In the previous example, we saw how to create a DataFrame from a CSV file. However, in the returned DataFrame all columns are of type string which is not actual the case. One neat way to fix this is by declaring the underlying schema to be used. A schema in Spark defines the column names and the associated data types for a DataFrame [1]. There are certain advantages that we get when we define the schema up front [1]:

  • Spark does not have to infer the data types
  • We can detect errors early if the data doesn't match the specified schema
  • Spark does not have to create an extra job in order to read a portion of the file to ascertain the schema

Let's see how we can specify a schema. We have two way for doing so [1]:

  • Define it programmatically
  • Use a data definition language or DDL

The code snippet below shows the first approach.

package train.spark

import org.apache.spark.sql.SparkSession
import org.apache.spark.sql.SQLContext
import org.apache.spark.sql.types._

import org.apache.spark.SparkContext
import org.apache.spark.SparkContext._
import org.apache.spark.SparkConf


object CreateDataFrame {


  def main(args: Array[String]) {

    val csvFile = "/home/alex/qi3/learn_scala/scripts/spark/data/train.csv" 
    val appName: String = "Spark DataFrame Demo"

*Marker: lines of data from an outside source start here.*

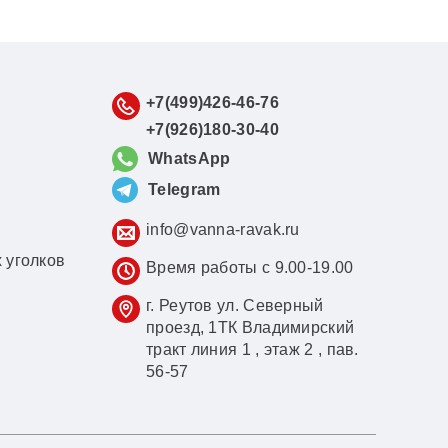
+7(499)426-46-76
+7(926)180-30-40
WhatsApp
Telegram
info@vanna-ravak.ru
 уголков
Время работы с 9.00-19.00
г. Реутов ул. Северный
проезд, 1ТК Владимирский
тракт линия 1 , этаж 2 , пав.
56-57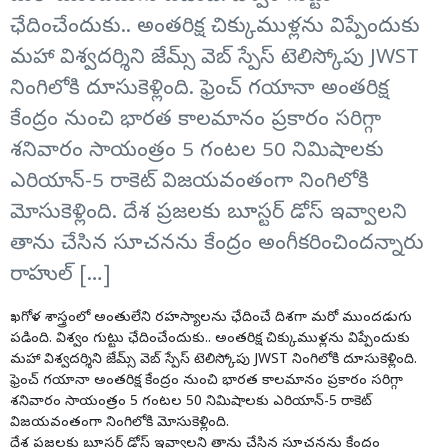
ఛేదించేందుకు.. అంతరిక్ష చిక్కుముళ్లను విప్పేందుకు
మహా విశ్వదర్శిని జేమ్స్‌ వెబ్‌ స్పేస్‌ టెలిస్కోపు JWST
నింగిలోకి దూసుకెళ్లింది. ఫ్రెంచ్ గయానా అంతరిక్ష
కేంద్రం నుంచి భారత కాలమానం ప్రకారం సరిగ్గా
శనివారం సాయంత్రం 5 గంటల 50 నిమిషాలకు
ఎరియాన్-5 రాకెట్ విజయవంతంగా నింగిలోకి
మోసుకెళ్లింది. దేశ ప్రజలకు బూస్టర్‌ డోస్‌ ఇవ్వాలని
తాను చేసిన సూచనను కేంద్రం అంగీకరించిందన్నారు
రాహుల్‌ […]
ఖగోళ శాస్త్రంలో అంతులేని రహస్యాలను ఛేదించే దిశగా మరో ముందడుగు
పడింది. విశ్వం గుట్టు ఛేదించేందుకు.. అంతరిక్ష చిక్కుముళ్లను విప్పేందుకు
మహా విశ్వదర్శిని జేమ్స్‌ వెబ్‌ స్పేస్‌ టెలిస్కోపు JWST నింగిలోకి దూసుకెళ్లింది.
ఫ్రెంచ్ గయానా అంతరిక్ష కేంద్రం నుంచి భారత కాలమానం ప్రకారం సరిగ్గా
శనివారం సాయంత్రం 5 గంటల 50 నిమిషాలకు ఎరియాన్-5 రాకెట్
విజయవంతంగా నింగిలోకి మోసుకెళ్లింది.
దేశ ప్రజలకు బూస్టర్‌ డోస్‌ ఇవ్వాలని తాను చేసిన సూచనను కేంద్రం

    val conf = new SparkConf().setAppName(appName)
    val sc = new SparkContext(conf)
    val sqlContext = new SQLContext(sc)

    val customSchema = StructType(Array(
            StructField("mu-1", DoubleType, false),
            StructField("mu-2", DoubleType, false),
            StructField("label", IntegerType, false)))

    // specify a schema
    val df_schema = sqlContext.read.format("csv")
                  .option("delimiter",",")
                  .schema(customSchema)
                  .load(csvFile)

    df_schema.printSchema() 

    df_schema.groupBy("label").count().show()
    df_schema.show(5)

  }
}
root
 |-- mu-1: double (nullable = true)
 |-- mu-2: double (nullable = true)
 |-- label: integer (nullable = true)

+-----+-----+
|label|count|
+-----+-----+
| null|    1|
|    1|  185|
|    3|  185|
|    4|  185|
|    2|  185|
|    0|  185|
+-----+-----+

+-----+-----+-----+
| mu-1| mu-2|label|
+-----+-----+-----+
| null| null| null|
|22.91|28.54|    0|
|17.26|30.72|    0|
|17.05|31.08|    0|
|24.05|26.27|    0|
+-----+-----+-----+
only showing top 5 rows

Summary

References

  1. Jules S. Damji, Brooke Wenig, Tathagata Das, Denny Lee, Learning Spark. Lighting-fast data analytics, O'Reilly, 2nd Edition.